Abhydrolase domain containing 2-acylglycerol lipase (ABHD2) was recently claimed as the membrane receptor of progesterone (P4) in sperm cells, mediating cell processes such as sperm chemotaxis and acrosome reaction. Here, we investigated the role of membrane cholesterol (Chol) on ABHD2-mediated human sperm chemotaxis. Human sperm cells were obtained from twelve normozoospemic healthy donors. ABHD2-Chol interaction was modelled by computational molecular-modelling (MM). Sperm membrane Chol content was depleted by incubating cells with cyclodextrin (CD) or augmented by the incubation with the complex between CD and Chol (CD:Chol).
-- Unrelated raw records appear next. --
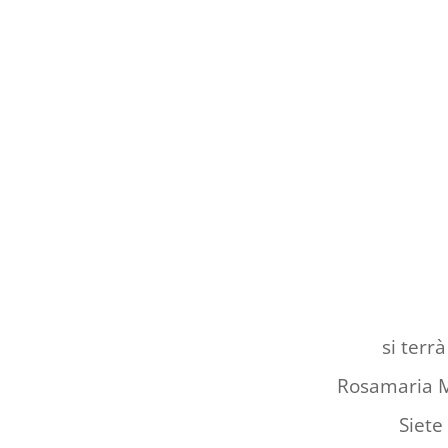
si terr
Rosamaria Mi
Siete 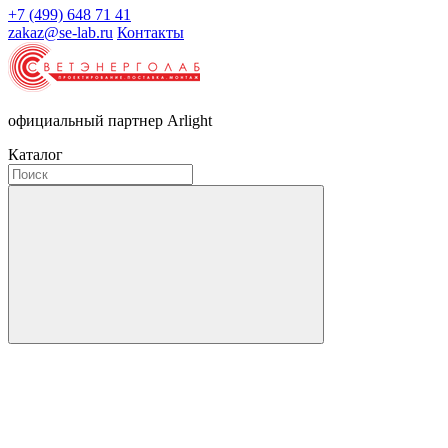
+7 (499) 648 71 41
zakaz@se-lab.ru
Контакты
официальный партнер Arlight
Каталог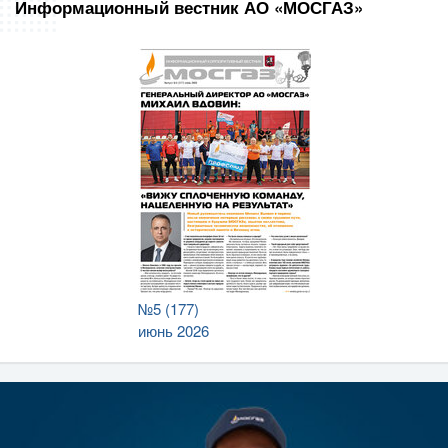
Информационный вестник АО «МОСГАЗ»
№5 (177)
июнь 2026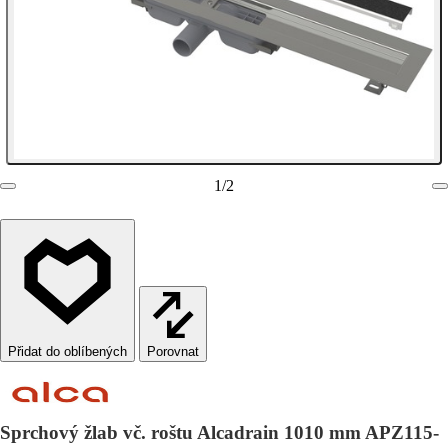
1
/
2
Porovnat
Sprchový žlab vč. roštu Alcadrain 1010 mm APZ115-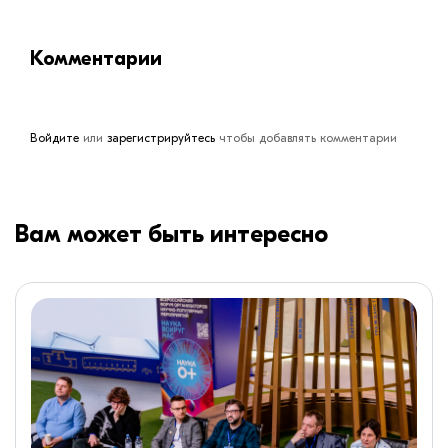
Комментарии
Войдите
или
зарегистрируйтесь
чтобы добавлять комментарии
Вам может быть интересно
Cell Chol levels were quantified by liquid chromatography-mass spectrometry. Sperm migration upon P4 gradient was evaluated through the accumulation assay in a specific migration device. Motility parameters were evaluated by sperm class analyzer, whilst intracellular calcium concentration, acrosome reaction and mitochondrial membrane potential were evaluated with calcium orange, FITC-conjugated anti-CD46 antibody and JC-1 fluorescent probes, respectively. MM analysis showed the possible stable binding Chol to ABHD2, resulting in to major impact on the protein backbone flexibility. The treatment with CD was associated with a dose-dependent increase in sperm migration in a 160 nM P4 gradient, together with increase in sperm motility parameters and levels of acrosome reaction. The treatment with CD:Chol was associated with essentially opposite effects. Chol was, thus, suggested to inhibit P4-mediated sperm function through the possible inhibition of ABHD2.